**Fragmento para revisar:**
++++++++++++++++++++

Uno de ellos va sobre el tema, se llama “Armarios de mujeres vestidas: esbozos para una curaduría”. Fue un ejercicio de teoría ensayística, pero también un sueño que acaricio desde hace años: escenificar una exhibición de moda en Colombia que use el álbum familiar como fuente para recuperar retazos de la memoria colectiva del estilo en distintos contextos del país. Para ese ensayo, una alumna me proporcionó piezas de los armarios de sus dos abuelas e imágenes de los álbumes familiares. En las páginas se ven las ropas, colgadas en perchas y luego, habitadas por esos cuerpos femeninos en otras épocas, retratadas en momentos vivos a través de la inmortalidad de la fotografía del momento.
Es el mismo Edward Salazar quien indaga este tema en su libro Nostalgias y aspiraciones: vestir, estéticas y tránsitos de las clases medias bogotanas en la segunda mitad del siglo XX. Un trabajo único que inicia con el niño que mira la materialidad de su entorno, las fotografías de su abuelo y la fotografía de Nereo López, como registro de esa Bogotá que se materializa a través de imágenes y de ciertas vestimentas.
Para muchas de nosotras, el estilo y la moda empezaron a entrar en nuestras miradas de esa manera: el primer entorno, la habitación de una abuela, el tocador. Los hábitos de la feminidad que empezamos a ver sin saber todavía lo que eran. Los hábitos del estilo que afloraban en momentos especiales, en la atmósfera de festividad, para hacerse retratos familiares.

++++++++++++++++++++

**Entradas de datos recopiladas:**
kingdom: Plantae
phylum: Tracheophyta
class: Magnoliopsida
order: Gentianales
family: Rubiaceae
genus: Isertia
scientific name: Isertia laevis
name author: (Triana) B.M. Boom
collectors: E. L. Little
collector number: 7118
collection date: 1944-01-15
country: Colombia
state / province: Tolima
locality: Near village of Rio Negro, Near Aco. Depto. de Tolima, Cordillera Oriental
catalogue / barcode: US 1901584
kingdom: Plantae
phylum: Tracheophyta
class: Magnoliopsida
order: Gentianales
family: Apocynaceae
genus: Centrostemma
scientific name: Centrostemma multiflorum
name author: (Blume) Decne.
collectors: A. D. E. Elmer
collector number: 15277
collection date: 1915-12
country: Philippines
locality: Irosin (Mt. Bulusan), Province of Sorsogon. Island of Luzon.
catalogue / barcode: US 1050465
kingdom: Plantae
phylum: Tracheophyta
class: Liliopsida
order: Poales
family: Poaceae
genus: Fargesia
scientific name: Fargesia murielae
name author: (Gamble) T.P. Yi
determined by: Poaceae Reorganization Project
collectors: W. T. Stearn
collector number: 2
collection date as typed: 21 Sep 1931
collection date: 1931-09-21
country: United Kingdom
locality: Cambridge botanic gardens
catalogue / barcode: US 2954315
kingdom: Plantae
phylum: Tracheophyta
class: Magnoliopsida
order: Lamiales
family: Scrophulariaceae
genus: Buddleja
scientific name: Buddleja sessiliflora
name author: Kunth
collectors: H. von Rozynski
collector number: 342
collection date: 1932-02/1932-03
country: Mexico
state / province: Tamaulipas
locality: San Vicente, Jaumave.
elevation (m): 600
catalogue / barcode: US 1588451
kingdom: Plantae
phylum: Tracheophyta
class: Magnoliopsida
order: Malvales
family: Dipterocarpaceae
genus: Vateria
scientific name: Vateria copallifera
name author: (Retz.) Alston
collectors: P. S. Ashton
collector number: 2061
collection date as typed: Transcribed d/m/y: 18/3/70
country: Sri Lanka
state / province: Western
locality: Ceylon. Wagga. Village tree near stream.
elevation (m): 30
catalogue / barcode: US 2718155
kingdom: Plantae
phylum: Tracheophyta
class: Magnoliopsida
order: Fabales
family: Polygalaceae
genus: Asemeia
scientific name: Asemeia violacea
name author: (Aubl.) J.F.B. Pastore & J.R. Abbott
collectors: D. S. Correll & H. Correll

++++++++++++++++++++

**Instrucciones:**
a. Responda estas preguntas a partir del fragmento sobre moda y memoria familiar:
(i) ¿Cuál es el título del ensayo que menciona el fragmento?
(ii) ¿De quiénes eran las piezas de armario que entregó la alumna?
(iii) ¿Cómo se titula el libro de Edward Salazar?
b. Indique si cada afirmación coincide con el fragmento sobre moda y memoria familiar, y cite las palabras que lo deciden:
(i) La exhibición de moda basada en el álbum familiar ya se llevó a cabo en Colombia.
(ii) El libro de Salazar se ocupa de las clases medias bogotanas en la segunda mitad del siglo XX.
(iii) El trabajo de Salazar comienza con las fotografías del padre del niño.
c. Continúe el fragmento sobre moda y memoria familiar a partir de su última oración.
Los registros no cumplen ninguna función en estas tareas.

**Tareas resueltas:**
a.
(i) "Armarios de mujeres vestidas: esbozos para una curaduría".
(ii) De las dos abuelas de la alumna.
(iii) Nostalgias y aspiraciones: vestir, estéticas y tránsitos de las clases medias bogotanas en la segunda mitad del siglo XX.

b.
(i) No: "un sueño que acaricio desde hace años: escenificar una exhibición de moda en Colombia".
(ii) Sí: "vestir, estéticas y tránsitos de las clases medias bogotanas en la segunda mitad del siglo XX".
(iii) No: "las fotografías de su abuelo".

c.
En mi propia mirada, siempre interesada en la historia, en los cambios de las estéticas, en entender cómo experimentamos el mundo y el estilo a través de lo visual, esta reflexión se intensificó al considerar más intensamente la idea de la moda en su “radicalidad contextual”.
Es decir, está el fashion, ese sistema material y simbólico asociado al norte global con el que conversa y dialoga la experiencia sudaca; pero la moda es un terreno en disputa, movedizo, que requiere constantemente ese ejercicio: ¿qué es la moda en un contexto como Latinoamérica? Y si miramos ese contexto de manera radical, ¿cuáles son las fuentes que nos permiten mirar lo que puede significar estilo acá?
Hace poco, un amigo me compartió un precioso ensayo sobre las muertes innombrables que sufrió durante la pandemia de la COVID-19. Perdió a tres personas de su familia. En uno de los fragmentos, describe una fotografía familiar en la casa en la que él vivió la niñez, ubicada en el barrio La Soledad. Es una imagen hecha mucho antes de que él naciera, también es una postal de grises. En esas líneas, describe la sensación que me embarga cuando miro las fotos en mi escritorio también.
En la imagen, gente que allí está viva y que está haciendo las cosas de los vivos se detienen para hacer una fotografía. Clic. Instante detenido que siguió seguramente con el cauce regular de lo que hace junta una familia. Leerlo fue corroborar el amor profundo que se tiene por los amigos que nos ofrecen una sensibilidad compartida. Días después, en su casa, me mostró la imagen. Debe ser 1967, o algo por esa línea, le dije. Lo delataban los peinados y las ropas, pero también que una de sus tías sostenía ante la cámara un disco de Los Beatles.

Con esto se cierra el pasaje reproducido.